#### TEXT PASSAGE ####

That’s right, I let the cat out of the bag… Peek runs on Amazon’s AWS. Our entire email service is hosted there. Currently, we now have over 30 nodes being hosted on Amazon’s EC2 service with storage of about 400GBs on a MySQL DB in their Elastic Block Storage. Honestly, the decision to use Amazon was an easy one:
1. I didn’t have time to engineer our network and hardware
2. I didn’t have budget to get somebody to do it
3. I’m not the most up-to-date person for server technology
4. Frankly, I didn’t want to do it
5. We talked to a few other startups who used it and loved it
Generally, Amazon’s services are a godsend for startups. We probably saved $50k – $60k (in human time and hardware), the availability so far has been top notch, and there is a great community developing solutions around it (e.g. RightScale).
Granted, our network needs are not particularly advanced… we run a mobile email service. From a connectivity perspective we have VPNs to the network provider, and we have SSL connections to the email service providers. And we don’t have stringent performance requirements. If our server is 30 seconds slower to deliver an email, nobody really notices.
And since then our decision has been proven several times over. As we’ve grown in customers we’ve been able to add new nodes with 15-20 minutes of software configuration. In fact, in the near future we will be programmatically automating our scaling so we won’t even need 15-20 minutes of manual intervention… how cool is that?
One day there may be strategic reasons to move off of Amazon, but for the foreseeable future it offers both cost savings and a level of availability we wouldn’t be able to engineer or afford.









Jackie Cheng | 15-Oct-08 at 2:41 pm | Permalink
Will the peek get corporate POP3 support in the future?
dan | 15-Oct-08 at 2:49 pm | Permalink
You can connect your corporate POP3 server now. We have a ‘guessing’ algorithm that will try to guess the settings for your corporate email server (mail.pop3.com, etc). If that does not work you can phone our customer care center with your POP3 settings and they will setup them up.

#### INFORMATION SUPPLIED ####

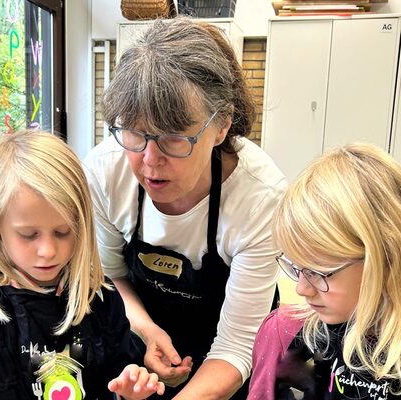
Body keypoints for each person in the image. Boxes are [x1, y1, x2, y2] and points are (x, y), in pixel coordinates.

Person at [83, 17, 286, 399]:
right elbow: (111, 276)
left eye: (174, 138)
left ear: (222, 125)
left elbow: (235, 348)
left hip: (225, 360)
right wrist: (146, 330)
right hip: (140, 355)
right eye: (135, 132)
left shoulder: (260, 197)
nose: (149, 160)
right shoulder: (106, 170)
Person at [0, 131, 165, 400]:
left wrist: (134, 389)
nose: (47, 251)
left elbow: (125, 370)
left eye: (63, 232)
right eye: (28, 234)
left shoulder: (101, 296)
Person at [249, 143, 401, 399]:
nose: (301, 289)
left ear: (389, 259)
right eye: (297, 267)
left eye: (320, 272)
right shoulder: (282, 333)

####

TASK DETAILS ▸
In the post about hosting Peek on Amazon's AWS, how much storage does the MySQL database use? Rely only on the text, not on the data.

SOLUTION FOR THIS EXERCISE ▸
About 400GBs, in Amazon's Elastic Block Storage.